◆ **Passage shown**:
%%
Reputation: 1790
I am trying to scrape the data from the page http://empres-i.fao.org/empres-i/2/obd?idOutbreak=225334&rss=t. The data is contained in several tables that seem to be generated dynamically using javascript. The html source code only shows the containers (id container1
and container2
) but not the actual data itself. I tried using phantomjs (version 2.1.1.) on a windows 10 system using the following code
var url = 'http://empres-i.fao.org/empres-i/2/obd?idOutbreak=225334&rss=t';
var page = require('webpage').create();
page.open(url, function () {
console.log(page.content);
phantom.exit();
});
My plan is to scrape the evaluated html using phantomjs and then to extract the data I need using R. I know, R is probably not the best tool for this but it is what I am most familiar with and what we use in my company.
Using the code above, I however also just get the unevaluated source code with the empty containers and not the data (as I e.g. get when I save the webpage manually in firefox). Why is phantomjs not evaluating the javascript? What could I do to access the data?
%%
◆ **Supplied entries**:
%%
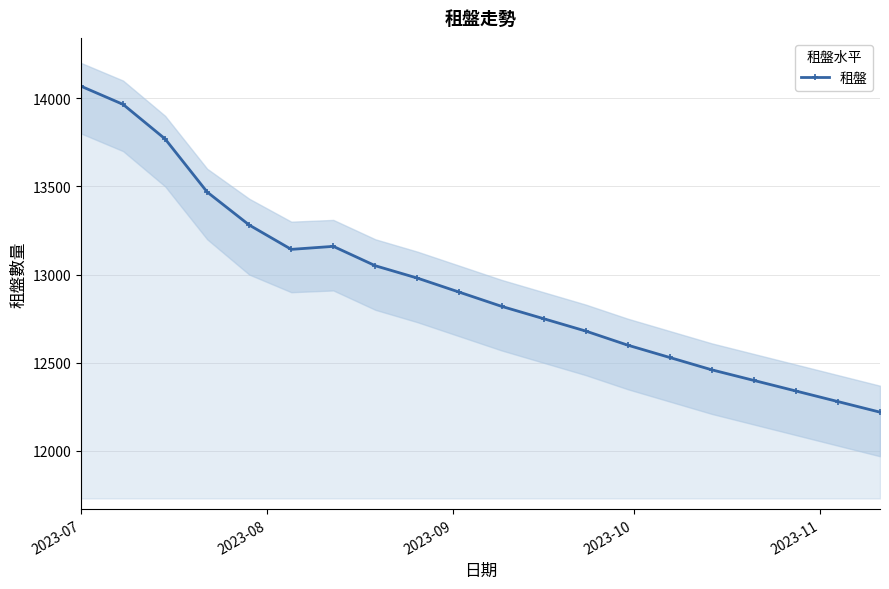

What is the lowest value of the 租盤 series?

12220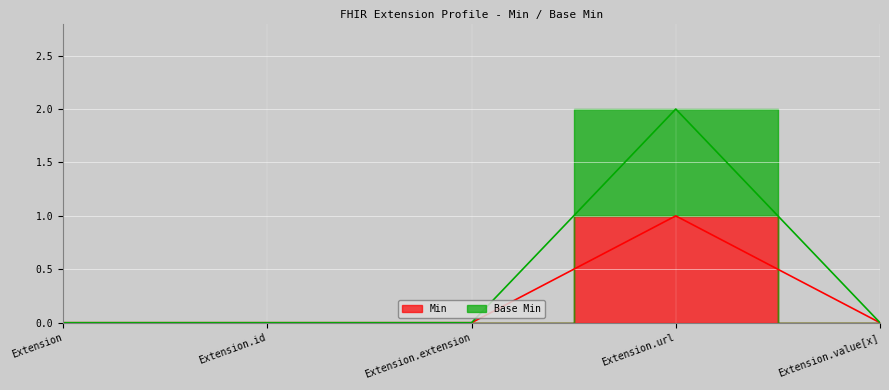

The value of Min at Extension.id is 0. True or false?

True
%%
%%
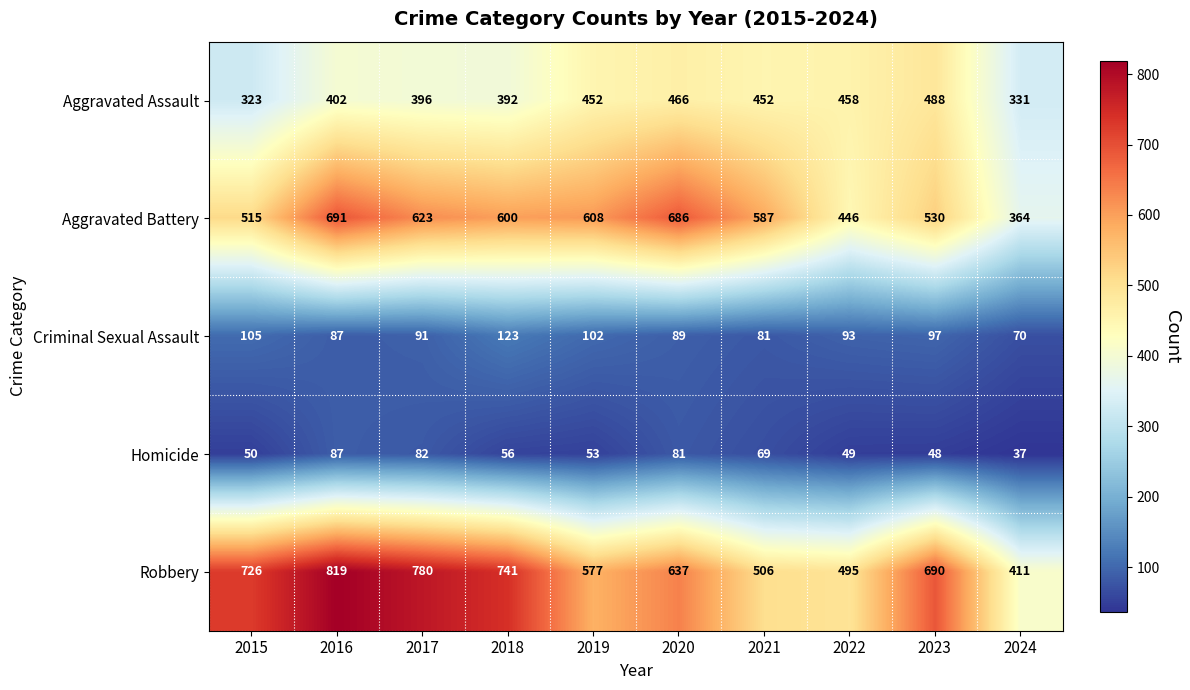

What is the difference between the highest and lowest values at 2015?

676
%%
Copy out the phantomjs scraping post, starting with "Using the code" and going on through "access the data?", renaming "firefox" to "Chrome". The records are separate material, independent of the phantomjs scraping post.

Using the code above, I however also just get the unevaluated source code with the empty containers and not the data (as I e.g. get when I save the webpage manually in Chrome). Why is phantomjs not evaluating the javascript? What could I do to access the data?